= Francis Chenevix Trench =

Francis Chenevix Trench

British theologian

Francis Chenevix Trench (1805–1886) was an English divine and author.

Francis, born in 1805, was the eldest son of Richard Trench (1774–1860), barrister-at-law, by his wife Melesina Trench, Richard Chenevix Trench was his younger brother. Francis entered Harrow School early in 1818, and matriculated from Oriel College, Oxford, on 12 November 1824, graduating B.A. in 1834 and M.A. in 1859. On 4 June 1829, he entered Lincoln's Inn with the intention of studying law, but in 1834 he was ordained deacon and became curate of St. Giles, Reading. In the following year, he was ordained priest, and on 13 September 1837, he was appointed perpetual curate of St. John's, Reading. In 1857 he was instituted to the rectory of Islip, Oxfordshire, which he held till 1875 when he retired from active work. He died in London on 3 April 1886. On 6 December 1837, he married Mary Caroline (d. 1886), daughter of William Marsh, honorary canon of Worcester. By her, he had a son, Richard William Francis (1849–1860), and two daughters, Mary Melesina and Maria Marcia Fanny.
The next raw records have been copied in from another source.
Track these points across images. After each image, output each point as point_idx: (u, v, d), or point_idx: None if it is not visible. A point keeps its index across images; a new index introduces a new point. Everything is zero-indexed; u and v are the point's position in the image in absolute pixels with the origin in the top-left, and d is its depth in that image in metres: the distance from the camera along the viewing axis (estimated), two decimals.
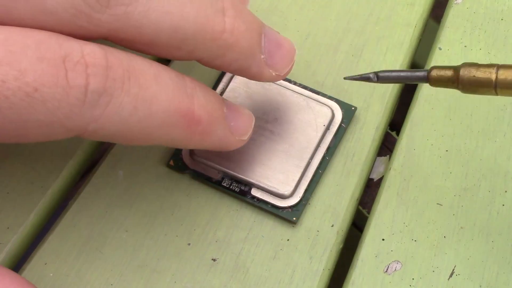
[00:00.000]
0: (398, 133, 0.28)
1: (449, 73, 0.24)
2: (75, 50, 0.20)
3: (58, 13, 0.20)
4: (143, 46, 0.22)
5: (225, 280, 0.24)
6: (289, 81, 0.28)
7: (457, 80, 0.23)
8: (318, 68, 0.29)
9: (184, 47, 0.22)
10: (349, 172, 0.26)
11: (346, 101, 0.28)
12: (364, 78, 0.25)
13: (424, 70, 0.24)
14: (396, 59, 0.29)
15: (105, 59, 0.20)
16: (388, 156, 0.29)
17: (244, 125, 0.24)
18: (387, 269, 0.25)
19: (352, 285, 0.24)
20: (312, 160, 0.26)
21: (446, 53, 0.30)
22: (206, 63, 0.24)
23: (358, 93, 0.28)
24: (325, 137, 0.26)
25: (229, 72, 0.24)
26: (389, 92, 0.28)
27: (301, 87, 0.28)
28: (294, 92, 0.27)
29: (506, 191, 0.26)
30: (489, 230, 0.25)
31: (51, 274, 0.24)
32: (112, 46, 0.21)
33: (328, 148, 0.26)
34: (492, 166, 0.27)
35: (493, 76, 0.23)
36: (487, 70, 0.23)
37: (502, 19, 0.31)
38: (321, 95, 0.28)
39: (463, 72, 0.23)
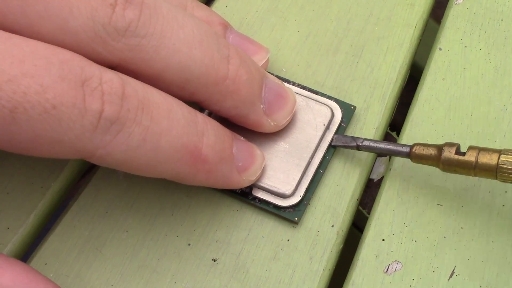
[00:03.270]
0: (398, 134, 0.28)
1: (431, 151, 0.24)
2: (94, 76, 0.20)
3: (78, 34, 0.21)
4: (149, 81, 0.22)
5: (225, 281, 0.24)
6: (288, 81, 0.28)
7: (439, 159, 0.24)
8: (318, 68, 0.29)
9: (187, 87, 0.23)
10: (349, 173, 0.26)
11: (346, 101, 0.28)
12: (348, 147, 0.26)
13: (407, 146, 0.25)
14: (396, 59, 0.29)
15: (122, 88, 0.21)
16: (388, 156, 0.29)
17: (253, 167, 0.25)
18: (387, 270, 0.25)
19: (352, 285, 0.24)
20: (313, 159, 0.26)
21: (446, 54, 0.30)
22: (206, 106, 0.24)
23: (358, 94, 0.28)
24: (325, 136, 0.26)
25: (228, 118, 0.25)
26: (389, 92, 0.28)
27: (300, 87, 0.28)
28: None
29: (506, 192, 0.26)
30: (489, 230, 0.25)
31: (51, 275, 0.24)
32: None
33: (328, 148, 0.26)
34: None
35: (473, 159, 0.24)
36: (469, 153, 0.24)
37: (502, 20, 0.31)
38: (320, 95, 0.28)
39: (445, 153, 0.24)
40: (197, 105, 0.24)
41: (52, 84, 0.19)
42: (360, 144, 0.26)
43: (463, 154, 0.24)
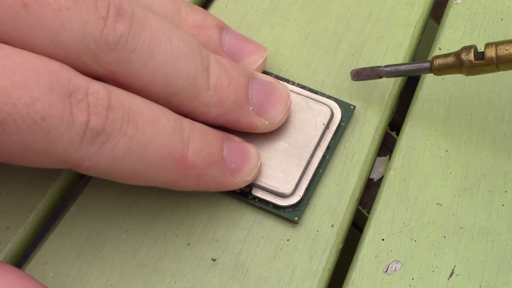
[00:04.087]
0: (398, 133, 0.28)
1: (450, 59, 0.25)
2: (81, 87, 0.20)
3: (68, 47, 0.21)
4: (135, 94, 0.22)
5: (225, 280, 0.24)
6: (288, 81, 0.28)
7: (460, 64, 0.24)
8: (318, 67, 0.29)
9: (172, 101, 0.23)
10: (349, 172, 0.26)
11: (346, 101, 0.28)
12: (370, 78, 0.26)
13: (427, 61, 0.25)
14: (396, 59, 0.29)
15: (108, 99, 0.21)
16: (388, 156, 0.29)
17: (248, 167, 0.24)
18: (386, 269, 0.25)
19: (352, 285, 0.24)
20: (313, 159, 0.26)
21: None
22: (194, 118, 0.24)
23: (357, 93, 0.28)
24: (324, 136, 0.26)
25: (220, 125, 0.25)
26: (388, 92, 0.28)
27: (300, 87, 0.28)
28: (293, 92, 0.27)
29: (506, 191, 0.26)
30: (489, 230, 0.25)
31: (51, 274, 0.24)
32: None
33: (328, 147, 0.26)
34: (492, 166, 0.27)
35: (493, 54, 0.24)
36: (488, 51, 0.24)
37: (501, 19, 0.31)
38: (320, 95, 0.28)
39: (465, 58, 0.24)
40: None
41: (41, 95, 0.19)
42: (382, 73, 0.26)
43: (482, 53, 0.24)
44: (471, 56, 0.25)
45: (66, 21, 0.20)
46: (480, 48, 0.25)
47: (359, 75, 0.27)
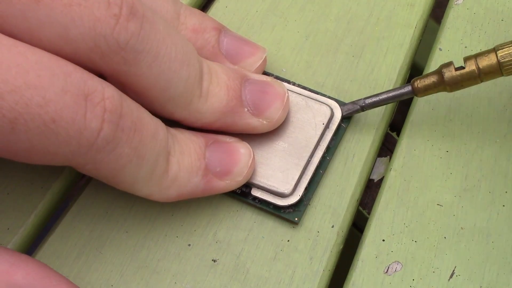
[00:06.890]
0: (398, 134, 0.28)
1: (431, 79, 0.25)
2: (97, 91, 0.20)
3: (77, 43, 0.20)
4: (134, 96, 0.22)
5: (226, 281, 0.24)
6: (288, 81, 0.28)
7: (443, 82, 0.25)
8: (318, 68, 0.29)
9: (168, 107, 0.23)
10: (349, 173, 0.26)
11: (346, 102, 0.28)
12: (353, 112, 0.27)
13: (407, 85, 0.25)
14: (396, 59, 0.29)
15: (121, 106, 0.21)
16: (388, 156, 0.29)
17: (236, 168, 0.24)
18: (387, 270, 0.25)
19: (352, 285, 0.24)
20: (312, 159, 0.26)
21: (446, 54, 0.30)
22: (189, 124, 0.24)
23: (358, 94, 0.28)
24: (324, 136, 0.26)
25: (217, 130, 0.25)
26: None
27: (300, 87, 0.28)
28: (293, 92, 0.27)
29: (506, 192, 0.26)
30: (489, 231, 0.25)
31: None
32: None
33: (328, 148, 0.26)
34: (492, 167, 0.27)
35: (475, 67, 0.24)
36: (468, 64, 0.25)
37: (502, 20, 0.31)
38: (321, 95, 0.27)
39: (446, 74, 0.24)
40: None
41: (54, 97, 0.19)
42: (363, 105, 0.26)
43: (463, 67, 0.25)
44: (452, 71, 0.25)
45: (77, 17, 0.20)
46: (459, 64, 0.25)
47: (341, 110, 0.27)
Trench's chief works were:

- Remarks on the Advantages of Loan Funds for the Poor and Industrious, London, 1833, 8vo.
- Sermons preached at Reading, London, 1843, 8vo.
- Diary of Travels in France and Spain, London, 1845, 12mo.
- Scotland: its Faith and its Features, London, 1846, 12mo.
- A Walk round Mont Blanc, London, 1847, 12mo.
- The Portrait of Charity, London, 1847, 16mo.
- The Life and Character of St. John the Evangelist, London, 1850, 8vo.
- G. Adey: his Life and Diary, London, 1851, 8vo.
- A Ride in Sicily, London, 1851, 12mo.
- Theological Works, London, 1857, 8vo.
- A few Notes from Past Life, Oxford, 1862, 8vo.

He also issued in 1869 and 1870 a series of miscellaneous papers, entitled Islipiana. He was a contributor to Macmillan's Magazine and to Notes and Queries.